Legislative Finance Committee analyst Linda Kehoe told lawmakers they would have about $485 million available to meet all capital requests.

A detailed assessment of which projects merit funding will be made public later this month or in early January. Legislators looked over a confidential draft on Friday.

Rock-bottom crude oil prices in particular are squeezing government revenue.



An estimated $140 million will be available for capital projects from bonds underwritten by severance taxes that are linked closely to oil and natural gas production. Last year’s estimate was $199 million.

Amid the squeeze on spending, government watchdogs want the state to reconsider the way it selects and pays for public works projects. Legislative analysts have identified more than $1 billion in funds that went unspent for projects approved since 2011.

Rep. Larry Larranaga, R-Albuquerque, placed the blame on lawmakers for not rescinding commitments to stalled construction projects.

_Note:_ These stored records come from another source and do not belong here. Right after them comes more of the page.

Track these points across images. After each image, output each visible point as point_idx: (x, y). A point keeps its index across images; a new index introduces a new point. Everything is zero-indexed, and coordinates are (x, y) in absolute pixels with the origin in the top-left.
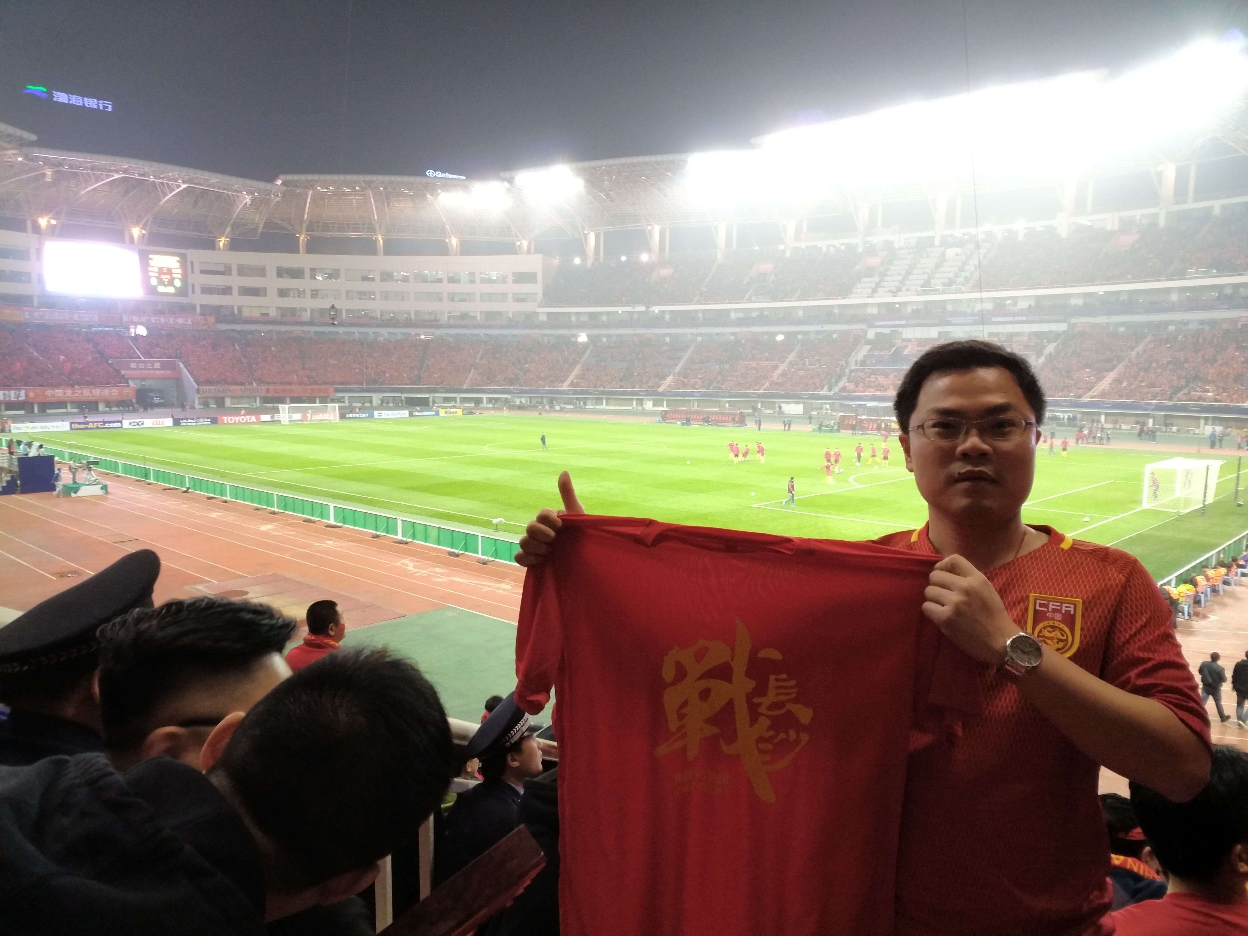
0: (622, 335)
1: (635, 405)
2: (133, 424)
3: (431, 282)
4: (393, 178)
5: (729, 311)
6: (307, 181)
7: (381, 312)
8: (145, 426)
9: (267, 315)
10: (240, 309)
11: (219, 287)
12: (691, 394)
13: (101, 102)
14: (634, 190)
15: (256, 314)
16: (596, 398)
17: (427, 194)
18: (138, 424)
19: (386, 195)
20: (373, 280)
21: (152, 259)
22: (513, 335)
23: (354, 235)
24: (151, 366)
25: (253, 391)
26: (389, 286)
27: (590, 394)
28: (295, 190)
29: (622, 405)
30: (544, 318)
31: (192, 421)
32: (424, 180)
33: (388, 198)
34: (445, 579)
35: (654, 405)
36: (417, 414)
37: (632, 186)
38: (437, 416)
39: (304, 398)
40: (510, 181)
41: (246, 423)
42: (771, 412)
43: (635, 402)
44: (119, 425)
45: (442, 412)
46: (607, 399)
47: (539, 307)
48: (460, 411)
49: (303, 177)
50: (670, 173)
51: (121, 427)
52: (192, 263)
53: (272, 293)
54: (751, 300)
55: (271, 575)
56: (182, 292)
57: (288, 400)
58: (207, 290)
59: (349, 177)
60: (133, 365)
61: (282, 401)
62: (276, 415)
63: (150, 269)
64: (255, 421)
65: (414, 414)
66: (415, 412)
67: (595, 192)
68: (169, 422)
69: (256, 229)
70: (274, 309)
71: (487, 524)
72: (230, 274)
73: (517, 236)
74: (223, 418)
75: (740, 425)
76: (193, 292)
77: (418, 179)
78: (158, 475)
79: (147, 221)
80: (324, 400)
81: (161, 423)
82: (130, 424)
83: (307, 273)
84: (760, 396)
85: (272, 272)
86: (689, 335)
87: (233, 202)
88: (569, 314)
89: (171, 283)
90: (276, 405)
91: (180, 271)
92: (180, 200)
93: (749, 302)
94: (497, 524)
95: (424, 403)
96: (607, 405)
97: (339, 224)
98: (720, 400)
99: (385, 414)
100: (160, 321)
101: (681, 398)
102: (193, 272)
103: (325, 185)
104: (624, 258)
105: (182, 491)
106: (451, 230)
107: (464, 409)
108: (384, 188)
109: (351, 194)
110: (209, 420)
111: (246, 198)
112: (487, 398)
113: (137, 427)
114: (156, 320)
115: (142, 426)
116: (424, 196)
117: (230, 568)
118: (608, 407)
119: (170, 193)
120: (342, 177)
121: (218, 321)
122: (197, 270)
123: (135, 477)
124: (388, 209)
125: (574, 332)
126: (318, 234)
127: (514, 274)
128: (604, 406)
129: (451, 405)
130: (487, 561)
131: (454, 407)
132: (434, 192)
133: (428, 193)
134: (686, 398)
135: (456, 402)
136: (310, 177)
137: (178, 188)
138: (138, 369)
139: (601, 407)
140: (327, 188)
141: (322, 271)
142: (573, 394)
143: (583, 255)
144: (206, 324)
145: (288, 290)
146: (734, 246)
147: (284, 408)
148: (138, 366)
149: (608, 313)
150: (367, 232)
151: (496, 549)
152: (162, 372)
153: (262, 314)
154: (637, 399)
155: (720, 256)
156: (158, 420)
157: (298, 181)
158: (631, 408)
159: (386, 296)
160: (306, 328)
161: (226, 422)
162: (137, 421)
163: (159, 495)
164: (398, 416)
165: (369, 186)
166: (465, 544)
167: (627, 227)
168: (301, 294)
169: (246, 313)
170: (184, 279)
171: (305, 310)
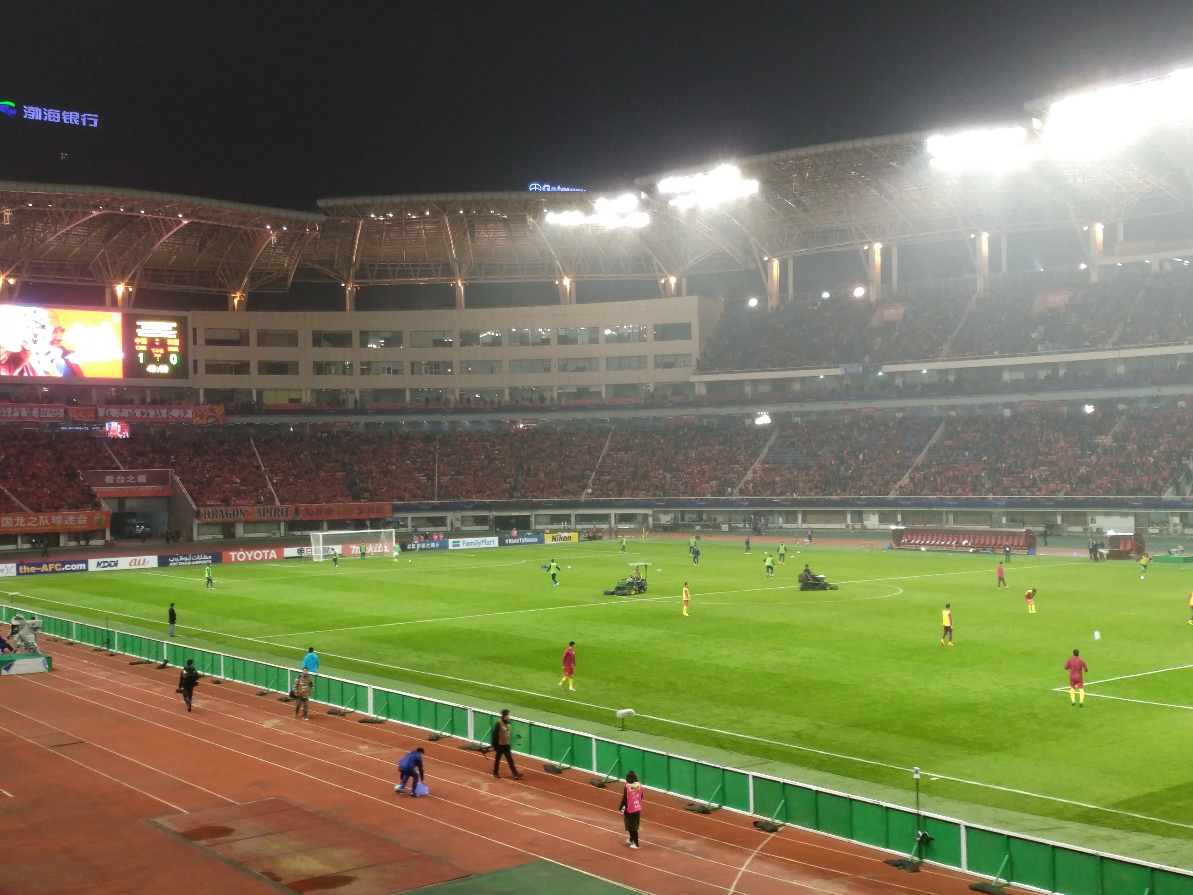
0: (825, 413)
1: (849, 522)
2: (102, 565)
3: (534, 344)
4: (478, 196)
5: (1000, 369)
6: (357, 207)
7: (461, 391)
8: (120, 567)
9: (298, 401)
10: (260, 393)
11: (231, 363)
12: (942, 503)
13: (85, 115)
14: (839, 191)
15: (282, 400)
16: (787, 513)
17: (528, 216)
18: (110, 565)
19: (468, 221)
20: (450, 344)
21: (139, 327)
22: (655, 417)
23: (423, 281)
24: (133, 480)
25: (275, 513)
26: (472, 352)
27: (777, 504)
28: (340, 221)
29: (827, 522)
30: (703, 391)
31: (186, 559)
32: (524, 195)
33: (471, 225)
34: (536, 812)
35: (881, 521)
36: (511, 541)
37: (836, 186)
38: (542, 545)
39: (348, 522)
40: (650, 190)
41: (263, 560)
42: (1080, 529)
43: (849, 517)
44: (82, 566)
45: (548, 539)
46: (804, 513)
47: (695, 374)
48: (574, 536)
49: (350, 201)
50: (895, 162)
51: (87, 570)
52: (195, 330)
53: (306, 368)
54: (1037, 351)
55: (270, 801)
56: (179, 372)
57: (325, 525)
58: (214, 368)
59: (415, 198)
60: (109, 479)
61: (316, 526)
62: (305, 548)
63: (137, 340)
64: (276, 557)
65: (507, 541)
66: (508, 538)
67: (778, 198)
68: (152, 561)
69: (285, 279)
70: (309, 392)
71: (608, 719)
72: (248, 344)
73: (661, 271)
74: (231, 553)
75: (1027, 551)
76: (195, 371)
77: (514, 196)
78: (126, 642)
79: (135, 274)
80: (376, 523)
81: (141, 562)
82: (99, 564)
83: (356, 339)
84: (1059, 504)
85: (305, 339)
86: (935, 409)
87: (252, 241)
88: (741, 383)
89: (165, 359)
90: (305, 533)
91: (177, 342)
92: (181, 242)
93: (1033, 355)
94: (623, 719)
95: (523, 525)
96: (804, 521)
97: (402, 266)
98: (991, 512)
99: (464, 543)
100: (148, 414)
101: (927, 509)
102: (195, 343)
103: (382, 210)
104: (826, 295)
105: (157, 666)
106: (563, 267)
107: (580, 532)
108: (465, 212)
109: (419, 223)
110: (210, 557)
111: (271, 235)
112: (615, 514)
113: (108, 569)
114: (143, 413)
115: (114, 568)
116: (524, 219)
117: (210, 790)
118: (805, 526)
119: (167, 233)
120: (405, 199)
121: (228, 412)
122: (201, 340)
123: (93, 645)
124: (472, 241)
125: (749, 409)
126: (372, 282)
127: (656, 327)
128: (800, 524)
129: (562, 526)
130: (606, 782)
131: (569, 530)
132: (538, 214)
133: (529, 214)
134: (935, 509)
135: (569, 522)
136: (360, 201)
137: (177, 225)
138: (115, 484)
139: (794, 526)
140: (384, 216)
141: (377, 334)
142: (748, 506)
143: (762, 293)
144: (213, 417)
145: (328, 364)
146: (1004, 268)
147: (317, 536)
148: (115, 481)
149: (803, 380)
150: (442, 276)
151: (619, 762)
152: (149, 487)
153: (291, 401)
154: (853, 513)
155: (980, 285)
156: (138, 558)
157: (343, 208)
158: (843, 526)
159: (466, 366)
160: (353, 419)
161: (233, 560)
162: (109, 560)
163: (124, 672)
164: (484, 545)
165: (444, 210)
166: (572, 751)
167: (830, 248)
168: (345, 370)
169: (269, 399)
170: (183, 353)
171: (352, 392)
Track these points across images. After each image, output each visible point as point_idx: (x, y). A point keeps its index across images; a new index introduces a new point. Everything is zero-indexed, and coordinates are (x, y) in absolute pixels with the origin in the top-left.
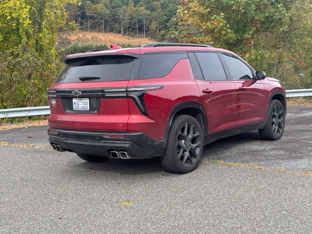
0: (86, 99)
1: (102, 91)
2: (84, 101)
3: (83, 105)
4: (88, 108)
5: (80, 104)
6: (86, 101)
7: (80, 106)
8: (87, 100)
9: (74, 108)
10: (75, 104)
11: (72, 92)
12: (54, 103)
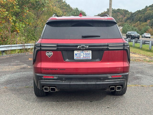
0: (89, 51)
1: (108, 46)
2: (87, 53)
3: (85, 56)
4: (91, 57)
6: (88, 53)
7: (82, 57)
9: (75, 57)
10: (76, 55)
11: (79, 46)
12: (49, 54)
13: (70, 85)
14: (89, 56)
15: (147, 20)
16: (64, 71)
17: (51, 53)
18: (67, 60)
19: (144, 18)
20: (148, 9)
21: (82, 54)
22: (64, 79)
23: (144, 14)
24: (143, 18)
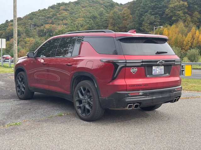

“We get criticized a lot for a lot of money sitting out there … that’s not being put to work,” he said. “There is an IRS law that says if you don’t put that money to work, you know, you get penalized. But we don’t do that in our own shop. We don’t do anything about it.”

Sen. John Arthur Smith, D-Deming, also expressed frustration about money stranded by unfinished projects.

“We’re going to pick up the papers after we complete our work in the legislative session,” he said, “and two years down the road we are going to be looking at some of these (building) additions that haven’t even been started yet.”

The state expects to be able to tap $187 million from general obligation bonds linked to property values - without raising taxes - to finance the next round of infrastructure projects.

Voters will have the final say on any capital projects funded through general obligation bonds in the November 2016 general election. Lawmakers will consider as many as five ballot measures for senior centers, libraries, college facilities, public schools and prison facilities.

For bond measures approved by voters, funds become available at the start of 2017.